In practice, each data science workflow is different an having a sketch (such as ASEMIC) in mind is mostly meant for general orientation across the many different phases of such a project. But what can already be seen from such descriptions is that a data science process consists of a wide variety of different phases or steps, which ultimately also leads to the wide variety of techniques and tools that need to be used throughout such a process. The present book will aim to give a broad, general overview but obviously cannot go into full depth on most of the introduced topics. Throughout the following sections, you will hopefully gain a better understanding of what the different phases comprise and what skills and expertise they require.

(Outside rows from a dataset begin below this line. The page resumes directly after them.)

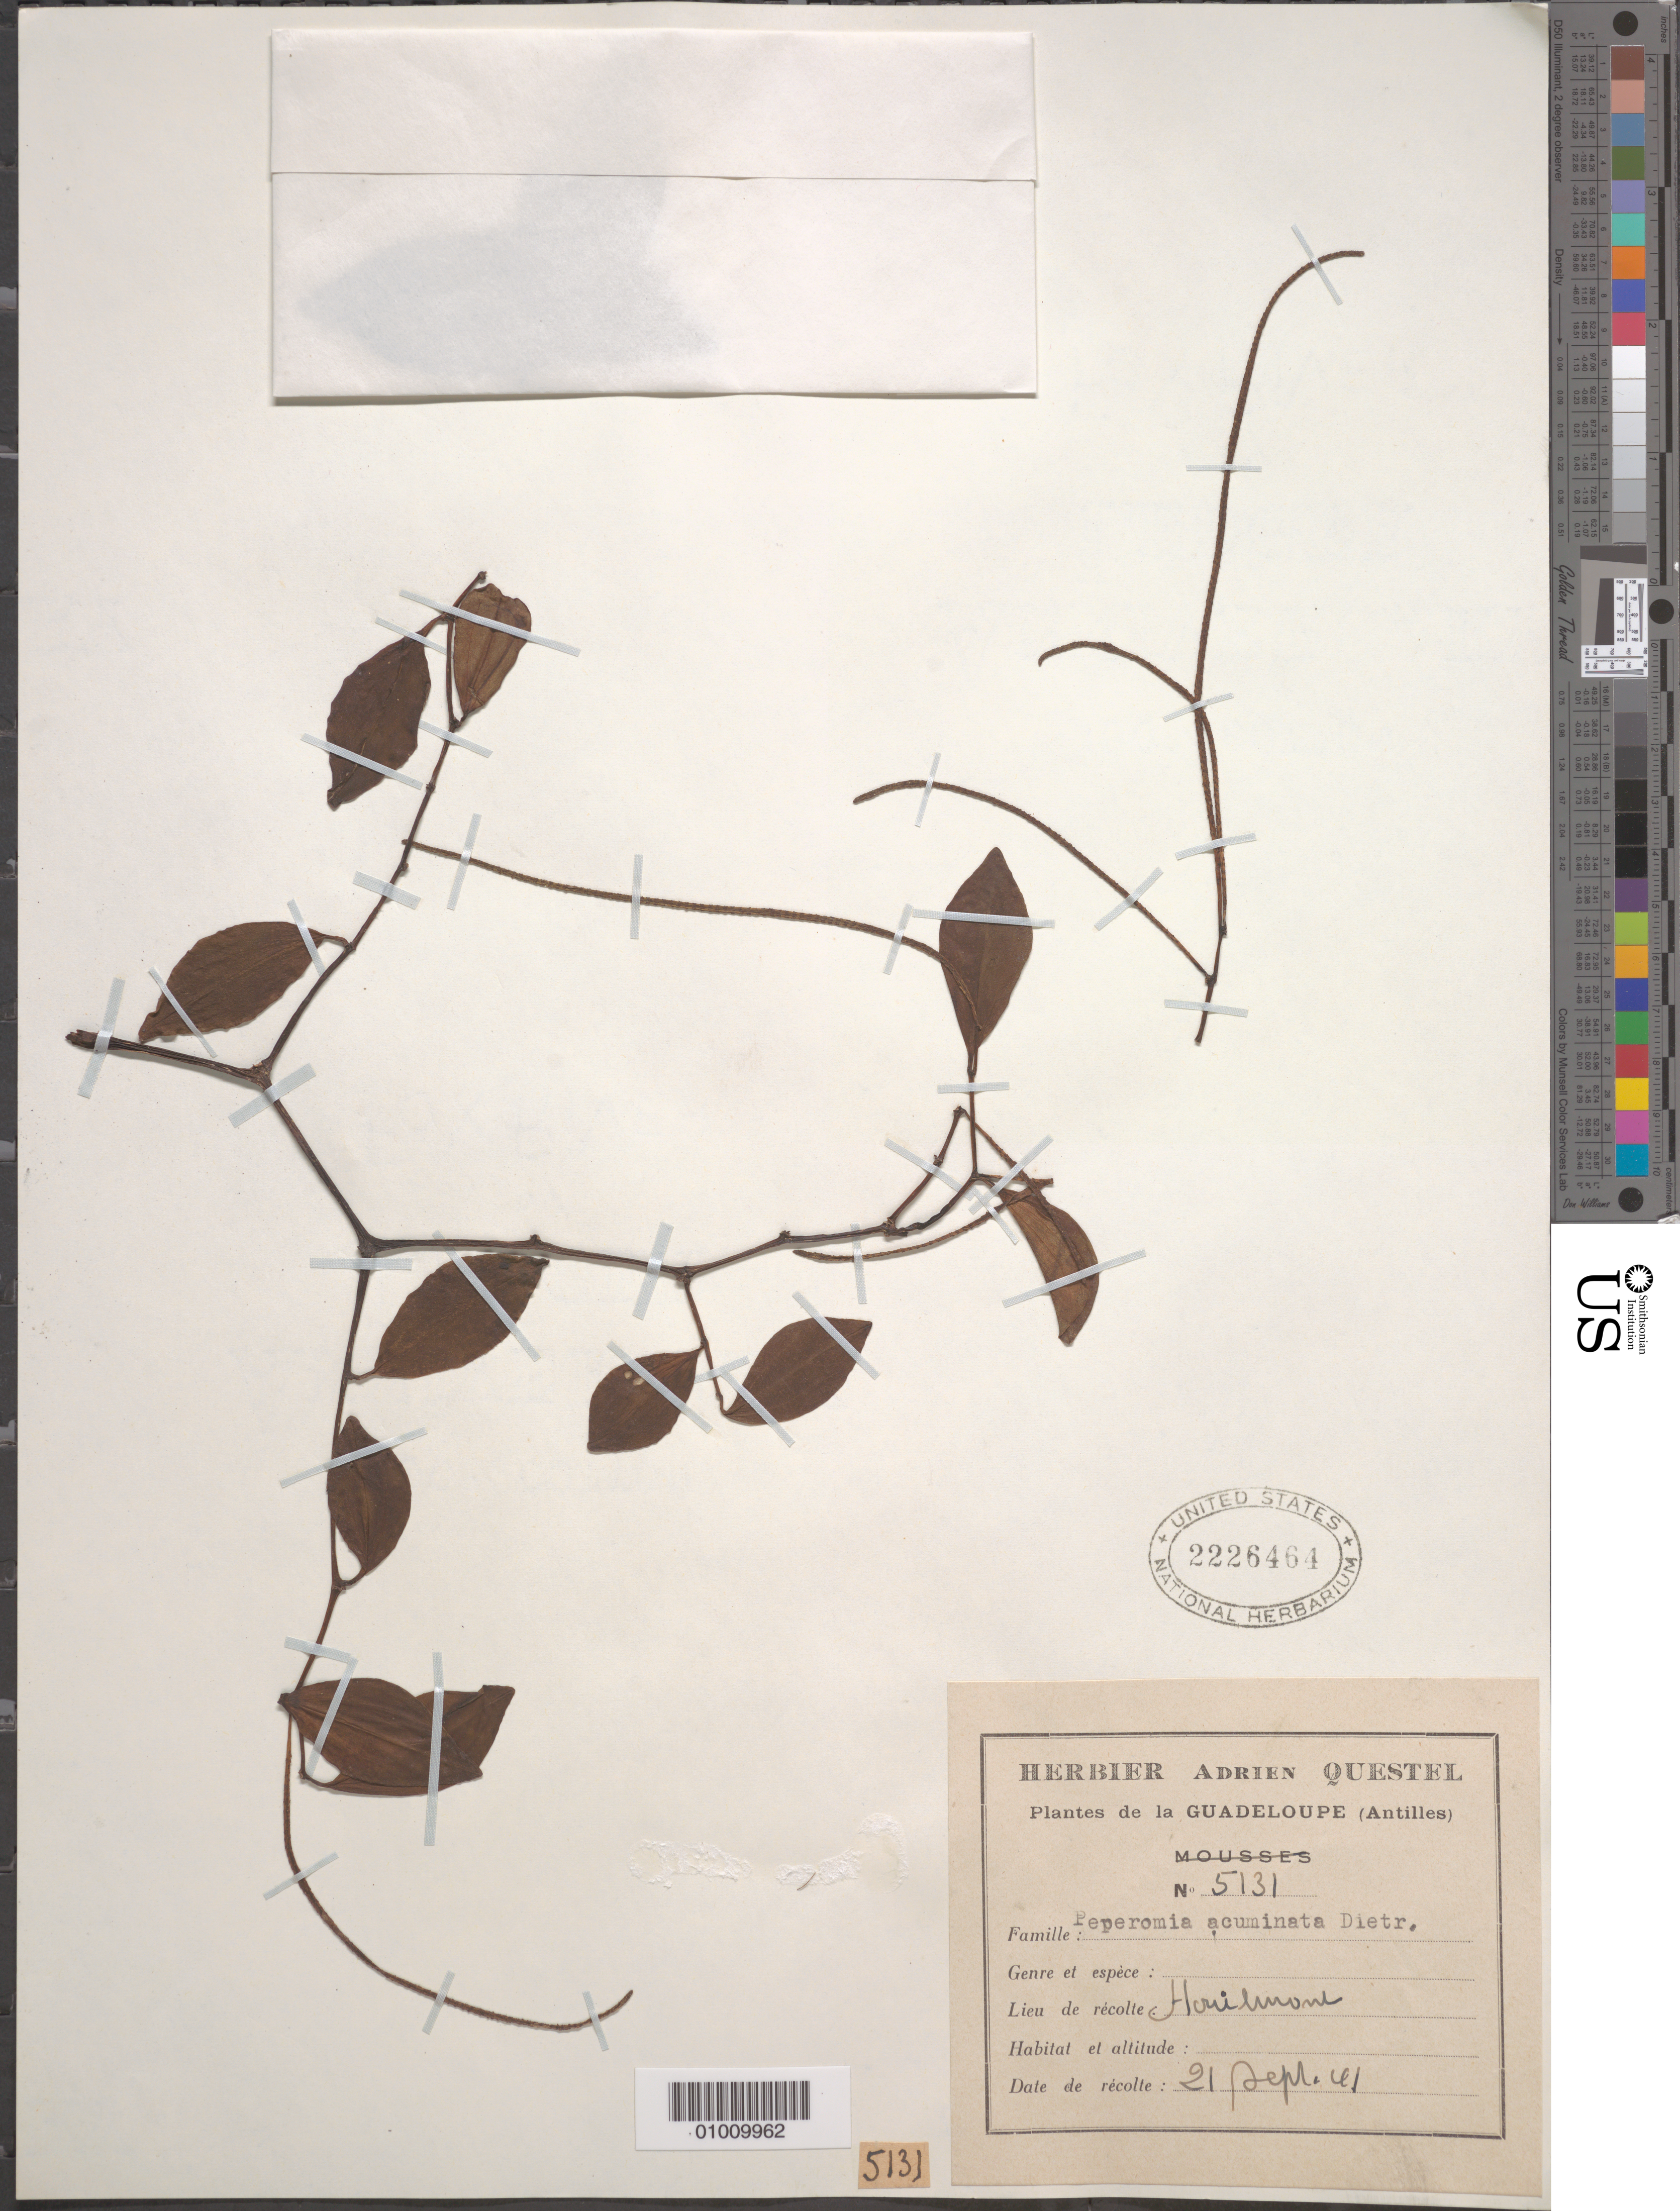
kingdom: Plantae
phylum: Tracheophyta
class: Magnoliopsida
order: Piperales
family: Piperaceae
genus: Peperomia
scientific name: Peperomia acuminata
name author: Ruiz & Pav.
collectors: A. Questel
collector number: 5131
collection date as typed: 21 Sep 1941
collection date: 1941-09-21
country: Guadeloupe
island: Basse Terre [Guadeloupe]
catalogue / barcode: US 2226464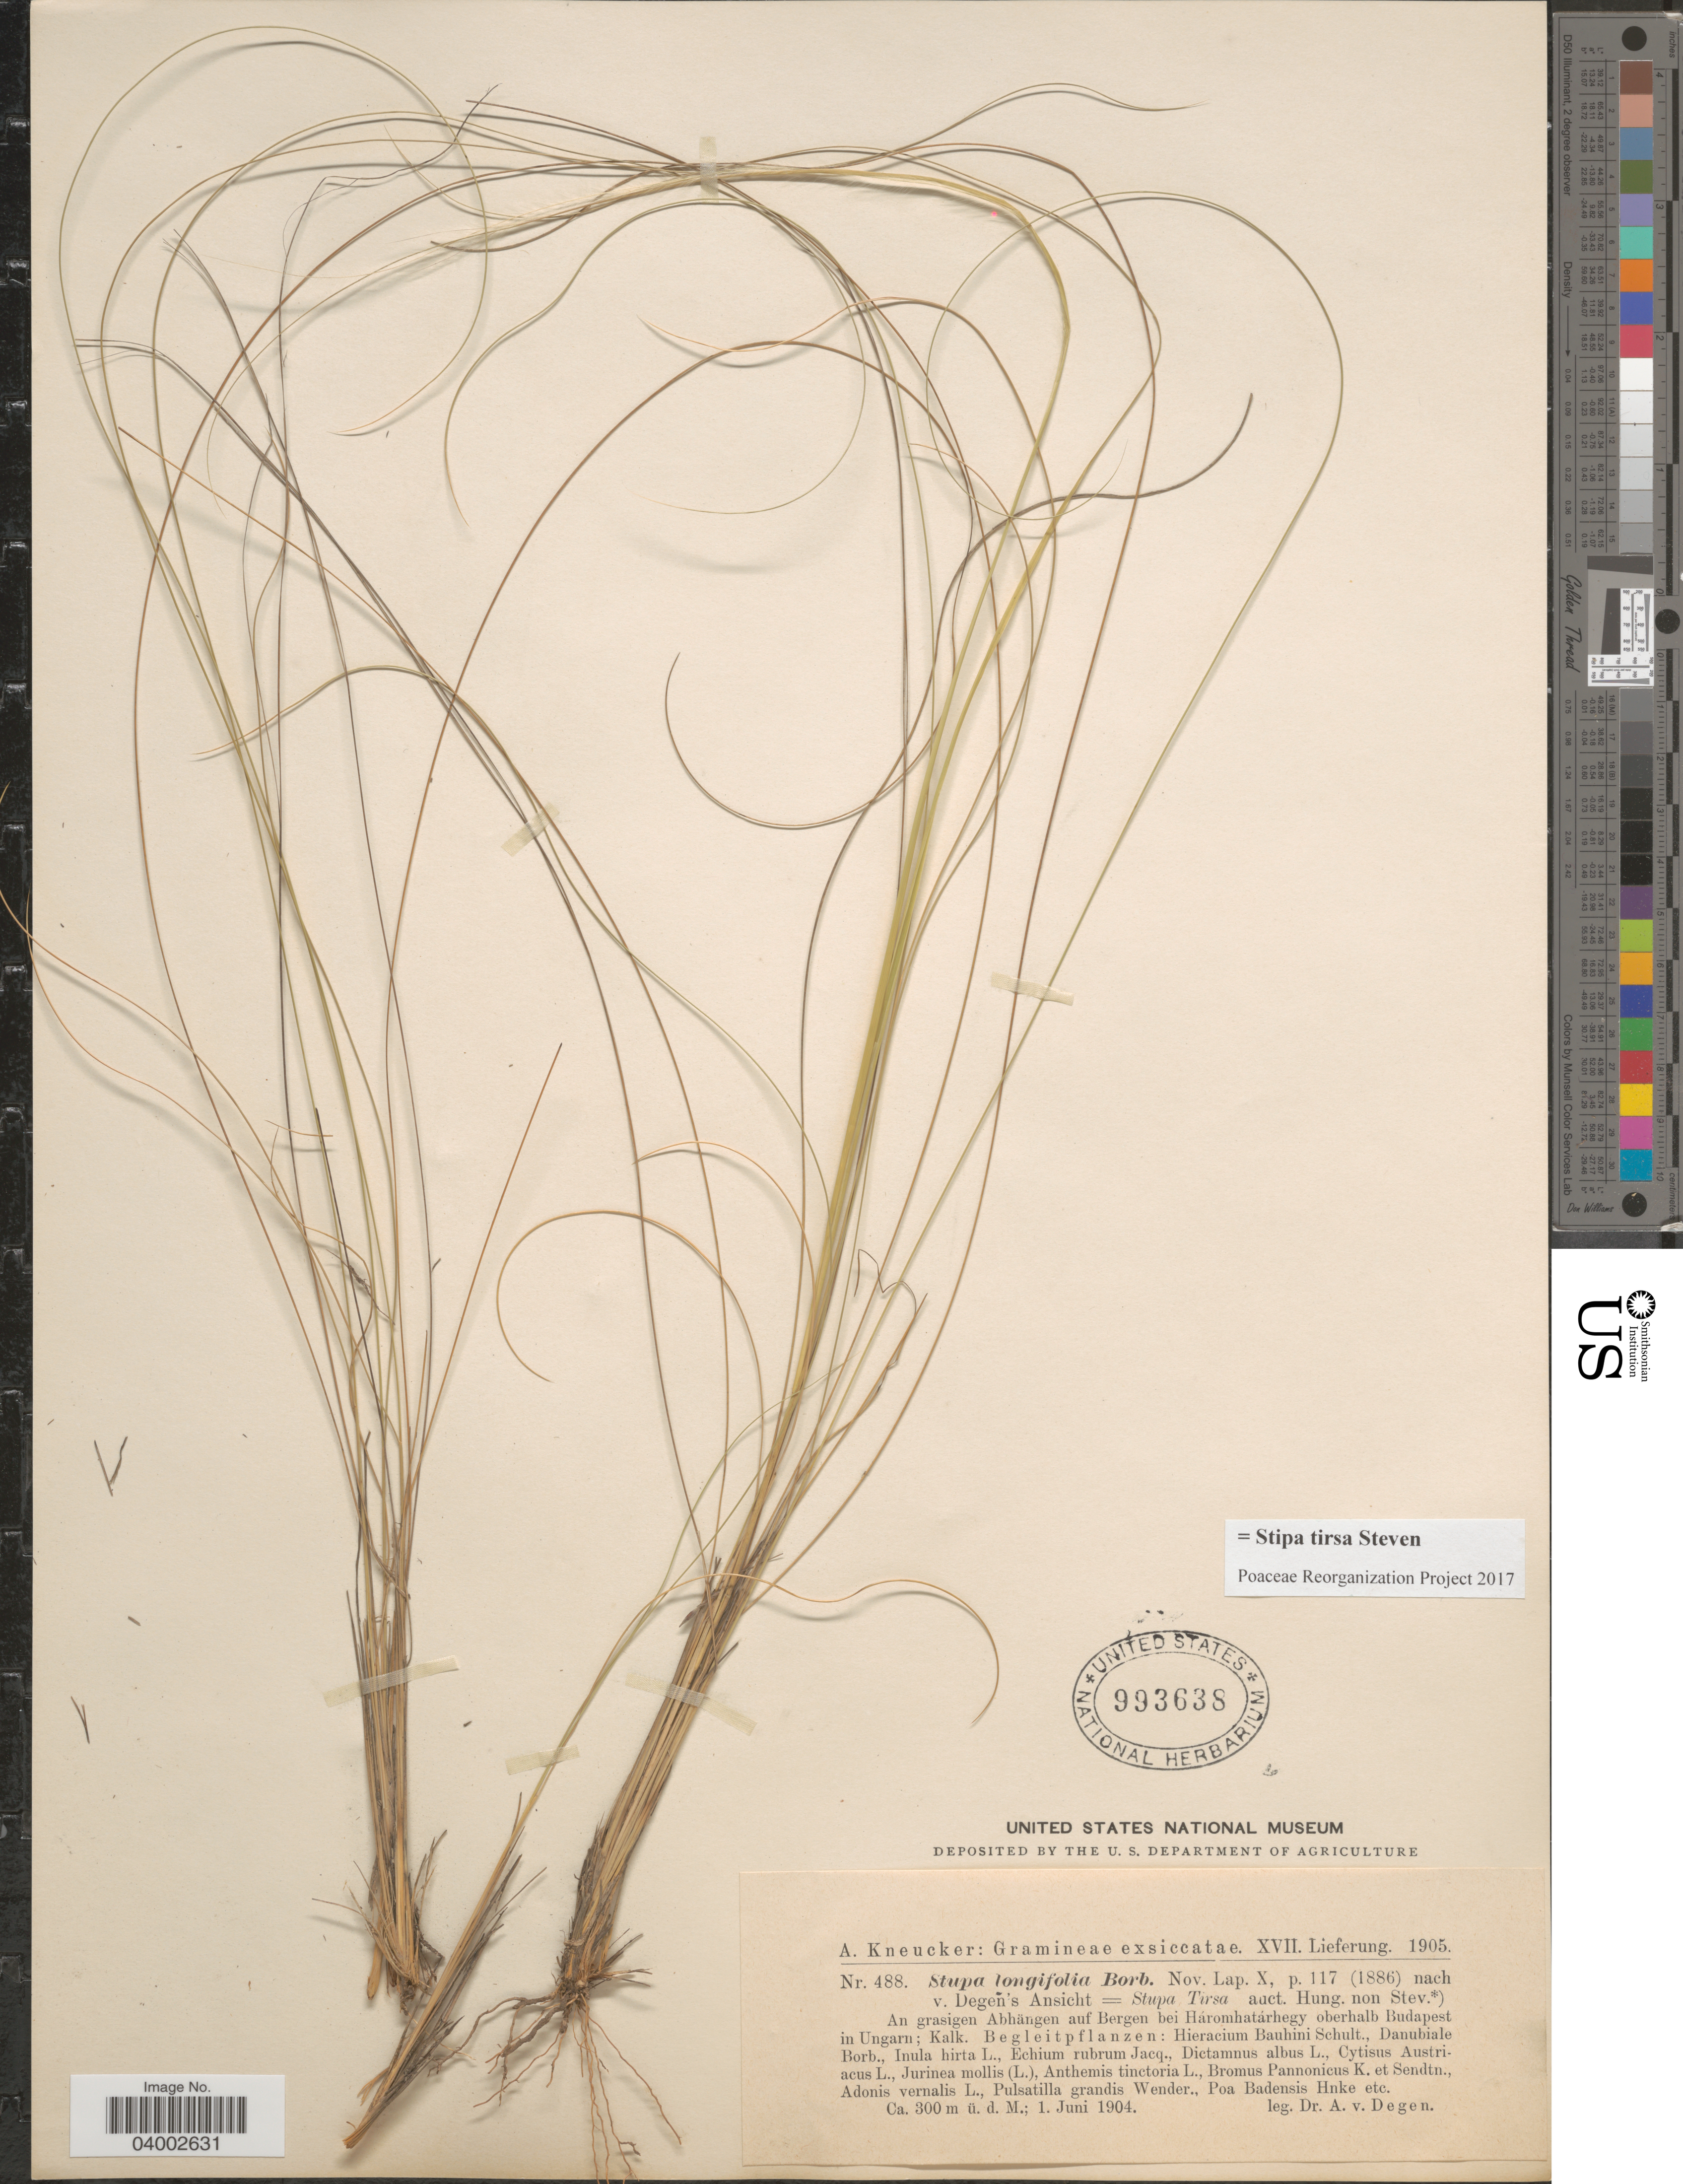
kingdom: Plantae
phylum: Tracheophyta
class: Liliopsida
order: Poales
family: Poaceae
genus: Stipa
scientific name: Stipa tirsa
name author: Steven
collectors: A. von Degen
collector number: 488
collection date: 1904-06-01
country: Hungary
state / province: Budapest, Capital District of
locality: An grasigen Abhängen auf Bergen bei Háromhatárhegy oberhalb Budapest in Ungarn; Kalk.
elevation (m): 300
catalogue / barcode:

Speaking of expertise, let’s rephrase something from Section 2.2 . It is very common in data science projects that they cannot be carried out by one person alone! If you were hoping to work all day on your own in front of a computer… better reconsider the idea of becoming a data scientist. In most cases, you will need to team up with people who bring in other skills and expertise and communicate the targets and results with people from very different backgrounds. In Fig. 7.3 I tried to illustrate that this often leads to very dynamic processes with strongly varying requirements for different phases or time points.

../_images/fig_asemic_workflow_example.png

Fig. 7.3 Sketch of an example data science process to illustrate that different skills and expertise is required for different phases of a typical data science project.#

In the following sections, we’ll use the ASEMIC workflow to navigate through a large variety of data science techniques, from data handling to analysis, interpretation, and visualization.